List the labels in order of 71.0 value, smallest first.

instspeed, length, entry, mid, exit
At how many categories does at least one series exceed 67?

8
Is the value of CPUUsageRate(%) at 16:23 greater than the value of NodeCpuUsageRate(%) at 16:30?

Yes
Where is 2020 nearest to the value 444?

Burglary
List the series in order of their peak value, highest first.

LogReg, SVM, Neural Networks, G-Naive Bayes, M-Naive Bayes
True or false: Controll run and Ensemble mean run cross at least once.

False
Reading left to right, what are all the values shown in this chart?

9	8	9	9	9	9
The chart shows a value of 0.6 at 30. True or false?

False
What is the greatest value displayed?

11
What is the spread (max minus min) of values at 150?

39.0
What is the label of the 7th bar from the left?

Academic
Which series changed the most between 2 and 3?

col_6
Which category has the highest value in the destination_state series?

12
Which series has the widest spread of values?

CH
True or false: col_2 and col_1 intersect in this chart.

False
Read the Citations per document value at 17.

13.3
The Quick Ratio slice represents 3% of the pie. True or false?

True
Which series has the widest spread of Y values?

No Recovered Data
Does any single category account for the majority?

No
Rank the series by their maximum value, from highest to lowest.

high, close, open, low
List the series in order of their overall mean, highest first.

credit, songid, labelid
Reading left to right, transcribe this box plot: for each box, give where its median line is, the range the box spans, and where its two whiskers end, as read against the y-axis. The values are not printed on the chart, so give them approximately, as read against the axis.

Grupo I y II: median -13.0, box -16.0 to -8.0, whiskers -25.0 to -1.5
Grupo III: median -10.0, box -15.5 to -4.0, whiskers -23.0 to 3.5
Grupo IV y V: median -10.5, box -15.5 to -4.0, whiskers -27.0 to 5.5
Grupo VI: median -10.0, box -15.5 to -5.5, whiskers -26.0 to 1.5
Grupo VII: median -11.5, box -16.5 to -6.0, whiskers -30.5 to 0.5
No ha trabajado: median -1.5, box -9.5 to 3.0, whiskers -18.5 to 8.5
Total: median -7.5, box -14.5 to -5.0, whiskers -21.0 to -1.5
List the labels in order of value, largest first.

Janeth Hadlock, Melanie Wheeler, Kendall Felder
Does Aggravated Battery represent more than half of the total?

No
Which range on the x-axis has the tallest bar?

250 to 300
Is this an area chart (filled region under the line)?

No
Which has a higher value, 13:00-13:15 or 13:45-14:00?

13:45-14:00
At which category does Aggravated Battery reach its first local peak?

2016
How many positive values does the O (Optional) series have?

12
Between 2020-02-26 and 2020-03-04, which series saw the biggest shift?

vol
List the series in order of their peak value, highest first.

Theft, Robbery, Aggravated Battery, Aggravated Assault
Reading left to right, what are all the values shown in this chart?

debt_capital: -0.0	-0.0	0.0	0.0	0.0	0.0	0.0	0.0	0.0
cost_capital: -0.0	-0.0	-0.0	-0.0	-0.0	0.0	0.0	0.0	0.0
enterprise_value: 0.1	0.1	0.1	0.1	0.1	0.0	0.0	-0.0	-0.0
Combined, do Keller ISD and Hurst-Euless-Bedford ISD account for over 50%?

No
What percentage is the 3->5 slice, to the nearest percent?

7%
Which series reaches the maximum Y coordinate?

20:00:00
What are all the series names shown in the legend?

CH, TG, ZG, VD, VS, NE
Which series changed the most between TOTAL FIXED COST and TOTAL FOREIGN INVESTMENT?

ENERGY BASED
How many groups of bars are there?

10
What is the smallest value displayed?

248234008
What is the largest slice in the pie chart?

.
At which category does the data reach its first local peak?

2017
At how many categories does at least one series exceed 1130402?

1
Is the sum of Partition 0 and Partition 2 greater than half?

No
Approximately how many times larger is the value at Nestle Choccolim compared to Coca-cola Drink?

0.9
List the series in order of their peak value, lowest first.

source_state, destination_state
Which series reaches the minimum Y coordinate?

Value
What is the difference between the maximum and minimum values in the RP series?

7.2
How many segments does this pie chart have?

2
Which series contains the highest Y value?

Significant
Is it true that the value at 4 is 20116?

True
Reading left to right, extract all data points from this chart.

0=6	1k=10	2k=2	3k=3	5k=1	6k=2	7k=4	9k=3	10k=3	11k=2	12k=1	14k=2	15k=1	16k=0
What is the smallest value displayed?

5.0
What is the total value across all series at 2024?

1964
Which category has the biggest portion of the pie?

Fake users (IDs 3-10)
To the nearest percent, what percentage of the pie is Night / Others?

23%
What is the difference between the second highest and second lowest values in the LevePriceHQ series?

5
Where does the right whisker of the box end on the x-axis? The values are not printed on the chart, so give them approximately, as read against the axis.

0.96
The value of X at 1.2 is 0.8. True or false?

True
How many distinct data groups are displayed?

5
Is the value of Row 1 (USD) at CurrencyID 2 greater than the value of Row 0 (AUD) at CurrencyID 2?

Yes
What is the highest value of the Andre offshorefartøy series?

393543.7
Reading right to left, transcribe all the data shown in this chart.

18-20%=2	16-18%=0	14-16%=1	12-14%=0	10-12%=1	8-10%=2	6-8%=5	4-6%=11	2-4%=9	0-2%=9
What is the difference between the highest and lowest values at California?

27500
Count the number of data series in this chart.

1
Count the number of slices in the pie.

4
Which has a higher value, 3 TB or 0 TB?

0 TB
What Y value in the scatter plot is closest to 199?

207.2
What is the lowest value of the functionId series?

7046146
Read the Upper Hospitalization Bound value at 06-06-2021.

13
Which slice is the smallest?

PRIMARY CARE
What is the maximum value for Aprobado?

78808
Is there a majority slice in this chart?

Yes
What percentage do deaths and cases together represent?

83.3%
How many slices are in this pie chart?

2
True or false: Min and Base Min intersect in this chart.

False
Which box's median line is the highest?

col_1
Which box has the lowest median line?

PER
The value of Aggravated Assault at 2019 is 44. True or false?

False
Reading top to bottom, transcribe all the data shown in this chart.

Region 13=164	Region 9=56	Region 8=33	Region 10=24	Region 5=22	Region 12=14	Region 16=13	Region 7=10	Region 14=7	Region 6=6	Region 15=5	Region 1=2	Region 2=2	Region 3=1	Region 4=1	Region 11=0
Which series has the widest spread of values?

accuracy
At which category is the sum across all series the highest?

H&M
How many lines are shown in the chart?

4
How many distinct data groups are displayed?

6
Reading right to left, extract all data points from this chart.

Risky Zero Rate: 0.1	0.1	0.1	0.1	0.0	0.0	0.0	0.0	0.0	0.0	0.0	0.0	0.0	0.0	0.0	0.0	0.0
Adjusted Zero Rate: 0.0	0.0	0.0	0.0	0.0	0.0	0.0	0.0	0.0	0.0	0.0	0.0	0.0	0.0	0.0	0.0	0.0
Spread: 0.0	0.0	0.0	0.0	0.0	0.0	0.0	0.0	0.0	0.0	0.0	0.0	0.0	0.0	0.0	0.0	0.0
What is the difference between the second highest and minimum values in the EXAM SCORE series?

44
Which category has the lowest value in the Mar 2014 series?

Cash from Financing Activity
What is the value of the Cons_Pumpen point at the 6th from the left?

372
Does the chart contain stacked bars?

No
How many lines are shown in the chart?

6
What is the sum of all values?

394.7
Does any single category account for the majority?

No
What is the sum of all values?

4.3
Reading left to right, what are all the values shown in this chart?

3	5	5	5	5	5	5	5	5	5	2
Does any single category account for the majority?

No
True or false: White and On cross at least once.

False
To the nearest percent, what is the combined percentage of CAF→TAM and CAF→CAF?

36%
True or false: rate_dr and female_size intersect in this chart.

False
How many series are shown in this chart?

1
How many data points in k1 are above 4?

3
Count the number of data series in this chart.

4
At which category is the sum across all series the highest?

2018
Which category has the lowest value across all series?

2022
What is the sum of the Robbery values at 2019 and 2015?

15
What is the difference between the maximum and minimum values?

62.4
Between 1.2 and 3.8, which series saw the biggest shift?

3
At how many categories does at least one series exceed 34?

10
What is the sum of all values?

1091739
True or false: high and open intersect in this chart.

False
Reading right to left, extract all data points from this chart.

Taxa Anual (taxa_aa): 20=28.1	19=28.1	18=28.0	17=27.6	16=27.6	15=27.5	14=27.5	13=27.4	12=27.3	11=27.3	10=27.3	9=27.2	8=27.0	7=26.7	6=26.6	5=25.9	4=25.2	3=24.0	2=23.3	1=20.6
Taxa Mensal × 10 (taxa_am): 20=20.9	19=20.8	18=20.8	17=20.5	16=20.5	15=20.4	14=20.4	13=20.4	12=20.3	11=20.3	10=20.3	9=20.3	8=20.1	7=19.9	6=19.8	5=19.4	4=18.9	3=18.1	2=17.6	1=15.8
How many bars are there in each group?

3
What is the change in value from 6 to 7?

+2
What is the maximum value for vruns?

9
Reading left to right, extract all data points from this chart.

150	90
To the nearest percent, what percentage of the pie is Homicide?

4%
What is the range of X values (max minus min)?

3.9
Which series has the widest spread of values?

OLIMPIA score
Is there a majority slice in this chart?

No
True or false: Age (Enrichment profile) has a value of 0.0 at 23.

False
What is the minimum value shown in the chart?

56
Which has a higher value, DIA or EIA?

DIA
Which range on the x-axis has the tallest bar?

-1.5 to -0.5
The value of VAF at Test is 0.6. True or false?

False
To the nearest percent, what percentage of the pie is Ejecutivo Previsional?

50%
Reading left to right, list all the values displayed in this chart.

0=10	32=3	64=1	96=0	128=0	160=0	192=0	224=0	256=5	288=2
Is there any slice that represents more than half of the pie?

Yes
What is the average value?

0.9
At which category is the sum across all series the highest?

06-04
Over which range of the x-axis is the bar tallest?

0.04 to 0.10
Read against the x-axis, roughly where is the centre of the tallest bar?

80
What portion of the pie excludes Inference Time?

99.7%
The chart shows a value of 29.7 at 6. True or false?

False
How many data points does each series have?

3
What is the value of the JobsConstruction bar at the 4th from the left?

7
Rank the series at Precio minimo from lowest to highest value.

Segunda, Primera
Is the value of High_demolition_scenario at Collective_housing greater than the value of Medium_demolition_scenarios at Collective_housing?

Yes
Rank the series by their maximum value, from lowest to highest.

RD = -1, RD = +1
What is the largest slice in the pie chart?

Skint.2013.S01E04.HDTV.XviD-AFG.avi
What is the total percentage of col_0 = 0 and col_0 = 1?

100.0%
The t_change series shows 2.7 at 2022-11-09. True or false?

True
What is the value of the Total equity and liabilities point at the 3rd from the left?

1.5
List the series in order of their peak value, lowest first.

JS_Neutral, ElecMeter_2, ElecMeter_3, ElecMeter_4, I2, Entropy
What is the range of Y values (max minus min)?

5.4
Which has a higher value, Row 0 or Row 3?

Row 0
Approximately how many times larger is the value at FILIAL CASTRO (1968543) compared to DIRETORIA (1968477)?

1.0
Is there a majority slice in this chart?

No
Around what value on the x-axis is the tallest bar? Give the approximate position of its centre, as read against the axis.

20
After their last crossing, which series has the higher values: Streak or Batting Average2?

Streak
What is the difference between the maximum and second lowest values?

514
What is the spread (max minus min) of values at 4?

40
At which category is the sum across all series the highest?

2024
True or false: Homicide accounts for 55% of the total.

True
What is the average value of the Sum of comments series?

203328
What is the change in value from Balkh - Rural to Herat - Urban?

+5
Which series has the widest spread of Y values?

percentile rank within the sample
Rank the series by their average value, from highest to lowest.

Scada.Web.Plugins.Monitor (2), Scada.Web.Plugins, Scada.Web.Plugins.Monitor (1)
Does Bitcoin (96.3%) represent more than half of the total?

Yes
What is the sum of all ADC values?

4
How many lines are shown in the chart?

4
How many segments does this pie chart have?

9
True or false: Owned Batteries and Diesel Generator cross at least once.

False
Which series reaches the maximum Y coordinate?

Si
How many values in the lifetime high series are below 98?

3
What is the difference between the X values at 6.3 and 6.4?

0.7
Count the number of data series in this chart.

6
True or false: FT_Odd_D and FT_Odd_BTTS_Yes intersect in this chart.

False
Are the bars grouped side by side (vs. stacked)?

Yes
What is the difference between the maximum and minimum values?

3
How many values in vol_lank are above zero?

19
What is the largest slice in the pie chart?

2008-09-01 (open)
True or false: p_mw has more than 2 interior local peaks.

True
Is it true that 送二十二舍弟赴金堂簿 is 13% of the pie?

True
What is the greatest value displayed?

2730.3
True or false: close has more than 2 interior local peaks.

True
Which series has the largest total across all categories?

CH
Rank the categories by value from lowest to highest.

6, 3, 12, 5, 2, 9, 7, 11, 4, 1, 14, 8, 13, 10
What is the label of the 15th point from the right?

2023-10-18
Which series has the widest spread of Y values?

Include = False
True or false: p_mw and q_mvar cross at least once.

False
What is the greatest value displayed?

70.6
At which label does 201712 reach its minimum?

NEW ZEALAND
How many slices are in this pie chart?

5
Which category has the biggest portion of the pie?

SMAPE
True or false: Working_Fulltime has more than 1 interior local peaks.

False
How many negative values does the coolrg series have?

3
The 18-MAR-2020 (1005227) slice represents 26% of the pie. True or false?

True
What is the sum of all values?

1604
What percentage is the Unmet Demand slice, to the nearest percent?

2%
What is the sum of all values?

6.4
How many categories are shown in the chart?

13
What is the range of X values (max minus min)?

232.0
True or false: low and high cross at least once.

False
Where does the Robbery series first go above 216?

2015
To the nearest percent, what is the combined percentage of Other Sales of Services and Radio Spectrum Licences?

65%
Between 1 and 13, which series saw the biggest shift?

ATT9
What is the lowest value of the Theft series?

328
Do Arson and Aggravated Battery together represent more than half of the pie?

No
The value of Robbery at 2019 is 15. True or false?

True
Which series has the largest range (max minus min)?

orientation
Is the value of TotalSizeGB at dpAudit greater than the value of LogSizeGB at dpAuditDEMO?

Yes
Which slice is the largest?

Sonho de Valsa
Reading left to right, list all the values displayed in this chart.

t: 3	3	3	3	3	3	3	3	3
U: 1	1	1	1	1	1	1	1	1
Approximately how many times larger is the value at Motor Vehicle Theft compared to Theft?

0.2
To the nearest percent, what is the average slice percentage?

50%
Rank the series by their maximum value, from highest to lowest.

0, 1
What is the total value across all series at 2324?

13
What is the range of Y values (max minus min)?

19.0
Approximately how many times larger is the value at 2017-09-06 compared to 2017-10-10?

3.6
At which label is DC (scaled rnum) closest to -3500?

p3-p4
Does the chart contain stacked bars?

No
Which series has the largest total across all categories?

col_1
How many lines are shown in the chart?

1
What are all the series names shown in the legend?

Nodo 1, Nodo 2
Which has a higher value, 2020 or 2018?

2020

● ● ● ● ● ● ●

▶ _Job item_
Please report every line in the rows above that contains the word "interior", copying each such line in full.

▶ _Solution for this exercise_
True or false: p_mw has more than 2 interior local peaks.
True or false: close has more than 2 interior local peaks.
True or false: Working_Fulltime has more than 1 interior local peaks.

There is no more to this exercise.